§ **WHAT IS NEEDED**:
Transcribe the records that follow exactly. Skip the pictures.

§ **EXCERPTED RECORDS**:
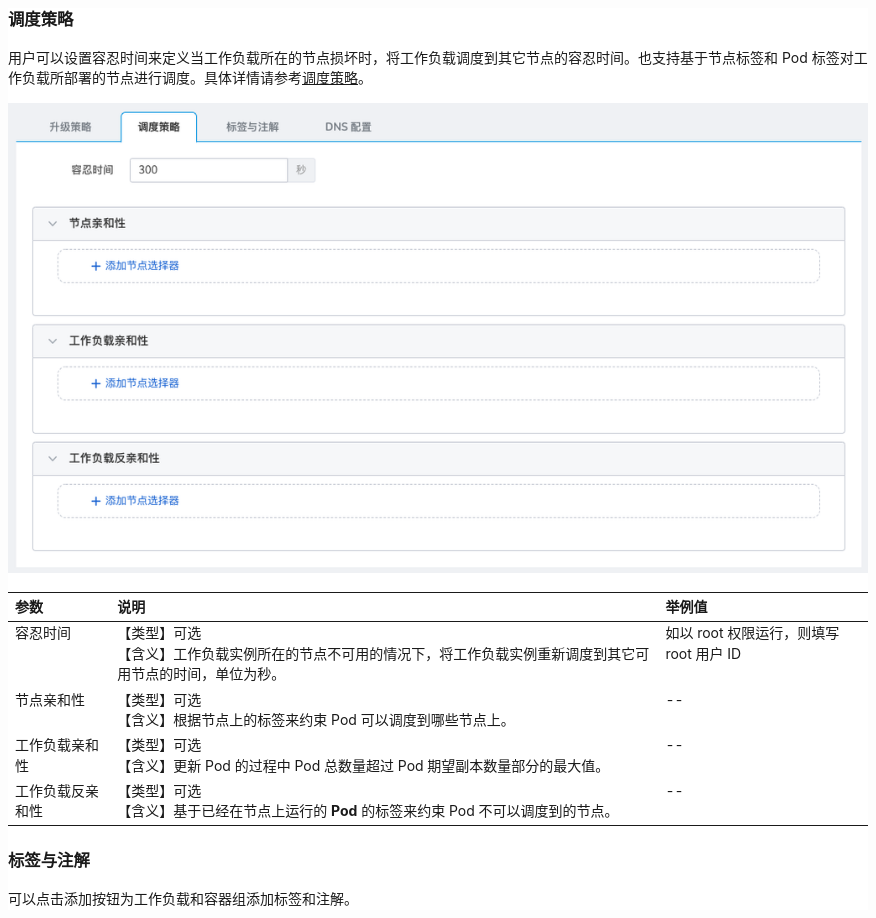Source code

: ###  调度策略

用户可以设置容忍时间来定义当工作负载所在的节点损坏时，将工作负载调度到其它节点的容忍时间。也支持基于节点标签和 Pod 标签对工作负载所部署的节点进行调度。具体详情请参考[调度策略](http://dwiki.daocloud.io/)。

![调度策略](../../images/deploy15.png)

| 参数             | 说明                                                         | 举例值                                  |
| :--------------- | :----------------------------------------------------------- | :-------------------------------------- |
| 容忍时间         | 【类型】可选<br />【含义】工作负载实例所在的节点不可用的情况下，将工作负载实例重新调度到其它可用节点的时间，单位为秒。 | 如以 root 权限运行，则填写 root 用户 ID |
| 节点亲和性       | 【类型】可选<br />【含义】根据节点上的标签来约束 Pod 可以调度到哪些节点上。 | --                                      |
| 工作负载亲和性   | 【类型】可选<br />【含义】更新 Pod 的过程中 Pod 总数量超过 Pod 期望副本数量部分的最大值。 | --                                      |
| 工作负载反亲和性 | 【类型】可选<br />【含义】基于已经在节点上运行的 **Pod** 的标签来约束 Pod 不可以调度到的节点。 | --                                      |

### 标签与注解

可以点击添加按钮为工作负载和容器组添加标签和注解。
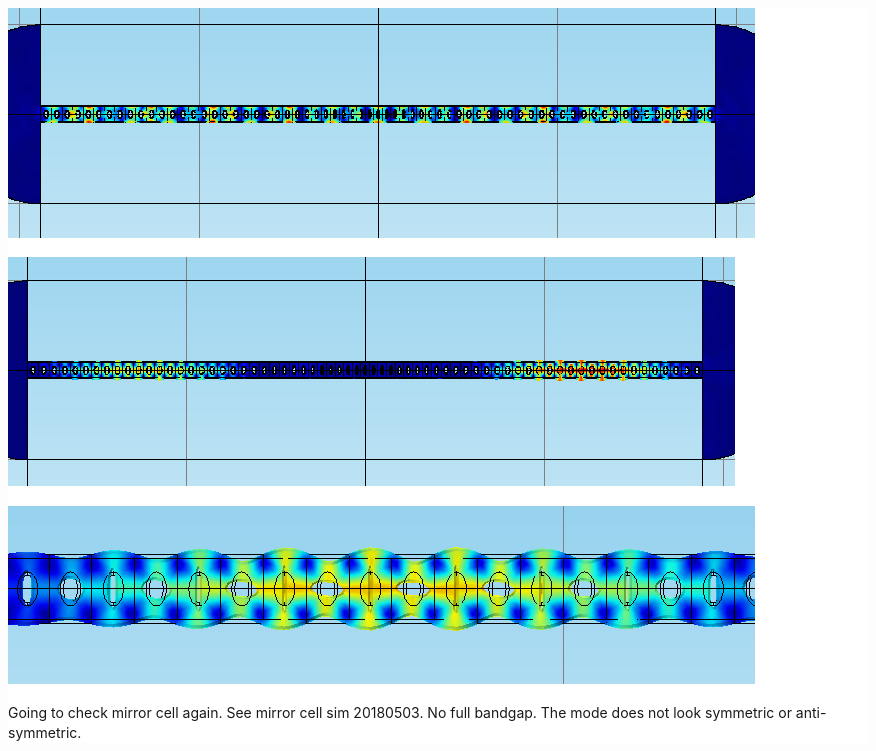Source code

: ![Image 20](/assets/images/imported/lnnb-full-beam-simulations-1801-1805/image20.png)

![Image 54](/assets/images/imported/lnnb-full-beam-simulations-1801-1805/image54.png)

![Image 17](/assets/images/imported/lnnb-full-beam-simulations-1801-1805/image17.png)

Going to check mirror cell again. See mirror cell sim 20180503. No full bandgap.
The mode does not look symmetric or anti-symmetric.
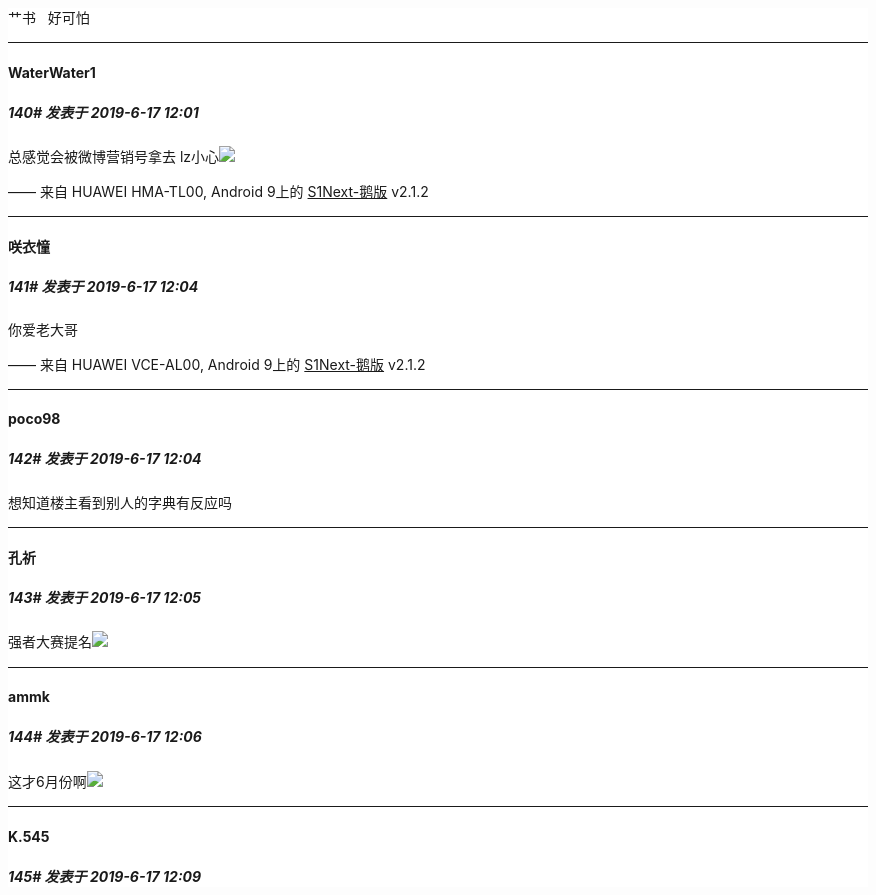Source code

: 
艹书   好可怕


-----

####  WaterWater1  
##### 140#       发表于 2019-6-17 12:01


总感觉会被微博营销号拿去 lz小心<img src="https://static.saraba1st.com/image/smiley/face2017/045.png" referrerpolicy="no-referrer">

—— 来自 HUAWEI HMA-TL00, Android 9上的 [S1Next-鹅版](https://github.com/ykrank/S1-Next/releases) v2.1.2


-----

####  咲衣憧  
##### 141#       发表于 2019-6-17 12:04


你爱老大哥

—— 来自 HUAWEI VCE-AL00, Android 9上的 [S1Next-鹅版](https://github.com/ykrank/S1-Next/releases) v2.1.2


-----

####  poco98  
##### 142#       发表于 2019-6-17 12:04


想知道楼主看到别人的字典有反应吗


-----

####  孔祈  
##### 143#       发表于 2019-6-17 12:05


强者大赛提名<img src="https://static.saraba1st.com/image/smiley/face2017/018.png" referrerpolicy="no-referrer">


-----

####  ammk  
##### 144#       发表于 2019-6-17 12:06


这才6月份啊<img src="https://static.saraba1st.com/image/smiley/face2017/001.png" referrerpolicy="no-referrer">


-----

####  K.545  
##### 145#       发表于 2019-6-17 12:09
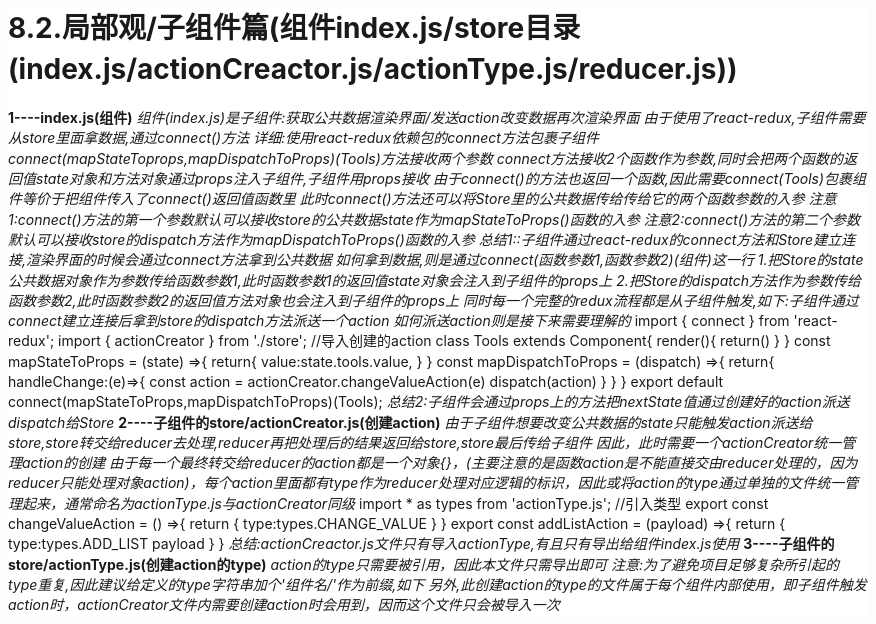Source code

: # 8.2.局部观/子组件篇(组件index.js/store目录(index.js/actionCreactor.js/actionType.js/reducer.js)) #
**1----index.js(组件)**
    *组件(index.js)是子组件:获取公共数据渲染界面/发送action改变数据再次渲染界面*
    *由于使用了react-redux,子组件需要从store里面拿数据,通过connect()方法*
    *详细:使用react-redux依赖包的connect方法包裹子组件*
    *connect(mapStateToprops,mapDispatchToProps)(Tools)方法接收两个参数*
    *connect方法接收2个函数作为参数,同时会把两个函数的返回值state对象和方法对象通过props注入子组件,子组件用props接收*
    *由于connect()的方法也返回一个函数,因此需要connect(Tools)包裹组件等价于把组件传入了connect()返回值函数里*
    *此时connect()方法还可以将Store里的公共数据传给传给它的两个函数参数的入参*
    *注意1:connect()方法的第一个参数默认可以接收store的公共数据state作为mapStateToProps()函数的入参*
    *注意2:connect()方法的第二个参数默认可以接收store的dispatch方法作为mapDispatchToProps()函数的入参*
    *总结1::子组件通过react-redux的connect方法和Store建立连接,渲染界面的时候会通过connect方法拿到公共数据*
    *如何拿到数据,则是通过connect(函数参数1,函数参数2)(组件)这一行*
        *1.把Store的state公共数据对象作为参数传给函数参数1,此时函数参数1的返回值state对象会注入到子组件的props上*
        *2.把Store的dispatch方法作为参数传给函数参数2,此时函数参数2的返回值方法对象也会注入到子组件的props上*
    *同时每一个完整的redux流程都是从子组件触发,如下:子组件通过connect建立连接后拿到store的dispatch方法派送一个action*
    *如何派送action则是接下来需要理解的*
    import { connect } from 'react-redux';
    import { actionCreator } from './store'; //导入创建的action
    class Tools extends Component{
        render(){
            return()
        }
    }
    const mapStateToProps = (state) =>{
        return{
            value:state.tools.value,
        }
    }
    const mapDispatchToProps = (dispatch) =>{
        return{
            handleChange:(e)=>{
                const action = actionCreator.changeValueAction(e)
                dispatch(action)
            }
        } 
    }
    export default connect(mapStateToProps,mapDispatchToProps)(Tools);
    *总结2:子组件会通过props上的方法把nextState值通过创建好的action派送dispatch给Store*
**2----子组件的store/actionCreator.js(创建action)**
    *由于子组件想要改变公共数据的state只能触发action派送给store,store转交给reducer去处理,reducer再把处理后的结果返回给store,store最后传给子组件*
    *因此，此时需要一个actionCreator统一管理action的创建*
    *由于每一个最终转交给reducer的action都是一个对象{}，(主要注意的是函数action是不能直接交由reducer处理的，因为reducer只能处理对象action)，每个action里面都有type作为reducer处理对应逻辑的标识，因此或将action的type通过单独的文件统一管理起来，通常命名为actionType.js与actionCreator同级*
    import * as types from 'actionType.js'; //引入类型
    export const changeValueAction = () =>{
        return {
            type:types.CHANGE_VALUE
        }
    }
    export const addListAction = (payload) =>{
        return {
            type:types.ADD_LIST
            payload
        }
    }
    *总结:actionCreactor.js文件只有导入actionType,有且只有导出给组件index.js使用*
**3----子组件的store/actionType.js(创建action的type)**
    *action的type只需要被引用，因此本文件只需导出即可*
    *注意:为了避免项目足够复杂所引起的type重复,因此建议给定义的type字符串加个'组件名/'作为前缀,如下*
    *另外,此创建action的type的文件属于每个组件内部使用，即子组件触发action时，actionCreator文件内需要创建action时会用到，因而这个文件只会被导入一次*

§ **ANSWER AREA**:
Source code

: ###  调度策略

用户可以设置容忍时间来定义当工作负载所在的节点损坏时，将工作负载调度到其它节点的容忍时间。也支持基于节点标签和 Pod 标签对工作负载所部署的节点进行调度。具体详情请参考[调度策略](http://dwiki.daocloud.io/)。

![调度策略](../../images/deploy15.png)

| 参数             | 说明                                                         | 举例值                                  |
| :--------------- | :----------------------------------------------------------- | :-------------------------------------- |
| 容忍时间         | 【类型】可选<br />【含义】工作负载实例所在的节点不可用的情况下，将工作负载实例重新调度到其它可用节点的时间，单位为秒。 | 如以 root 权限运行，则填写 root 用户 ID |
| 节点亲和性       | 【类型】可选<br />【含义】根据节点上的标签来约束 Pod 可以调度到哪些节点上。 | --                                      |
| 工作负载亲和性   | 【类型】可选<br />【含义】更新 Pod 的过程中 Pod 总数量超过 Pod 期望副本数量部分的最大值。 | --                                      |
| 工作负载反亲和性 | 【类型】可选<br />【含义】基于已经在节点上运行的 **Pod** 的标签来约束 Pod 不可以调度到的节点。 | --                                      |

### 标签与注解

可以点击添加按钮为工作负载和容器组添加标签和注解。
Source code

: ![Image 20](/assets/images/imported/lnnb-full-beam-simulations-1801-1805/image20.png)

![Image 54](/assets/images/imported/lnnb-full-beam-simulations-1801-1805/image54.png)

![Image 17](/assets/images/imported/lnnb-full-beam-simulations-1801-1805/image17.png)

Going to check mirror cell again. See mirror cell sim 20180503. No full bandgap.
The mode does not look symmetric or anti-symmetric.
Source code

: 
艹书   好可怕


-----

####  WaterWater1  
##### 140#       发表于 2019-6-17 12:01


总感觉会被微博营销号拿去 lz小心<img src="https://static.saraba1st.com/image/smiley/face2017/045.png" referrerpolicy="no-referrer">

—— 来自 HUAWEI HMA-TL00, Android 9上的 [S1Next-鹅版](https://github.com/ykrank/S1-Next/releases) v2.1.2


-----

####  咲衣憧  
##### 141#       发表于 2019-6-17 12:04


你爱老大哥

—— 来自 HUAWEI VCE-AL00, Android 9上的 [S1Next-鹅版](https://github.com/ykrank/S1-Next/releases) v2.1.2


-----

####  poco98  
##### 142#       发表于 2019-6-17 12:04


想知道楼主看到别人的字典有反应吗


-----

####  孔祈  
##### 143#       发表于 2019-6-17 12:05


强者大赛提名<img src="https://static.saraba1st.com/image/smiley/face2017/018.png" referrerpolicy="no-referrer">


-----

####  ammk  
##### 144#       发表于 2019-6-17 12:06


这才6月份啊<img src="https://static.saraba1st.com/image/smiley/face2017/001.png" referrerpolicy="no-referrer">


-----

####  K.545  
##### 145#       发表于 2019-6-17 12:09
Source code

: # 8.2.局部观/子组件篇(组件index.js/store目录(index.js/actionCreactor.js/actionType.js/reducer.js)) #
**1----index.js(组件)**
    *组件(index.js)是子组件:获取公共数据渲染界面/发送action改变数据再次渲染界面*
    *由于使用了react-redux,子组件需要从store里面拿数据,通过connect()方法*
    *详细:使用react-redux依赖包的connect方法包裹子组件*
    *connect(mapStateToprops,mapDispatchToProps)(Tools)方法接收两个参数*
    *connect方法接收2个函数作为参数,同时会把两个函数的返回值state对象和方法对象通过props注入子组件,子组件用props接收*
    *由于connect()的方法也返回一个函数,因此需要connect(Tools)包裹组件等价于把组件传入了connect()返回值函数里*
    *此时connect()方法还可以将Store里的公共数据传给传给它的两个函数参数的入参*
    *注意1:connect()方法的第一个参数默认可以接收store的公共数据state作为mapStateToProps()函数的入参*
    *注意2:connect()方法的第二个参数默认可以接收store的dispatch方法作为mapDispatchToProps()函数的入参*
    *总结1::子组件通过react-redux的connect方法和Store建立连接,渲染界面的时候会通过connect方法拿到公共数据*
    *如何拿到数据,则是通过connect(函数参数1,函数参数2)(组件)这一行*
        *1.把Store的state公共数据对象作为参数传给函数参数1,此时函数参数1的返回值state对象会注入到子组件的props上*
        *2.把Store的dispatch方法作为参数传给函数参数2,此时函数参数2的返回值方法对象也会注入到子组件的props上*
    *同时每一个完整的redux流程都是从子组件触发,如下:子组件通过connect建立连接后拿到store的dispatch方法派送一个action*
    *如何派送action则是接下来需要理解的*
    import { connect } from 'react-redux';
    import { actionCreator } from './store'; //导入创建的action
    class Tools extends Component{
        render(){
            return()
        }
    }
    const mapStateToProps = (state) =>{
        return{
            value:state.tools.value,
        }
    }
    const mapDispatchToProps = (dispatch) =>{
        return{
            handleChange:(e)=>{
                const action = actionCreator.changeValueAction(e)
                dispatch(action)
            }
        } 
    }
    export default connect(mapStateToProps,mapDispatchToProps)(Tools);
    *总结2:子组件会通过props上的方法把nextState值通过创建好的action派送dispatch给Store*
**2----子组件的store/actionCreator.js(创建action)**
    *由于子组件想要改变公共数据的state只能触发action派送给store,store转交给reducer去处理,reducer再把处理后的结果返回给store,store最后传给子组件*
    *因此，此时需要一个actionCreator统一管理action的创建*
    *由于每一个最终转交给reducer的action都是一个对象{}，(主要注意的是函数action是不能直接交由reducer处理的，因为reducer只能处理对象action)，每个action里面都有type作为reducer处理对应逻辑的标识，因此或将action的type通过单独的文件统一管理起来，通常命名为actionType.js与actionCreator同级*
    import * as types from 'actionType.js'; //引入类型
    export const changeValueAction = () =>{
        return {
            type:types.CHANGE_VALUE
        }
    }
    export const addListAction = (payload) =>{
        return {
            type:types.ADD_LIST
            payload
        }
    }
    *总结:actionCreactor.js文件只有导入actionType,有且只有导出给组件index.js使用*
**3----子组件的store/actionType.js(创建action的type)**
    *action的type只需要被引用，因此本文件只需导出即可*
    *注意:为了避免项目足够复杂所引起的type重复,因此建议给定义的type字符串加个'组件名/'作为前缀,如下*
    *另外,此创建action的type的文件属于每个组件内部使用，即子组件触发action时，actionCreator文件内需要创建action时会用到，因而这个文件只会被导入一次*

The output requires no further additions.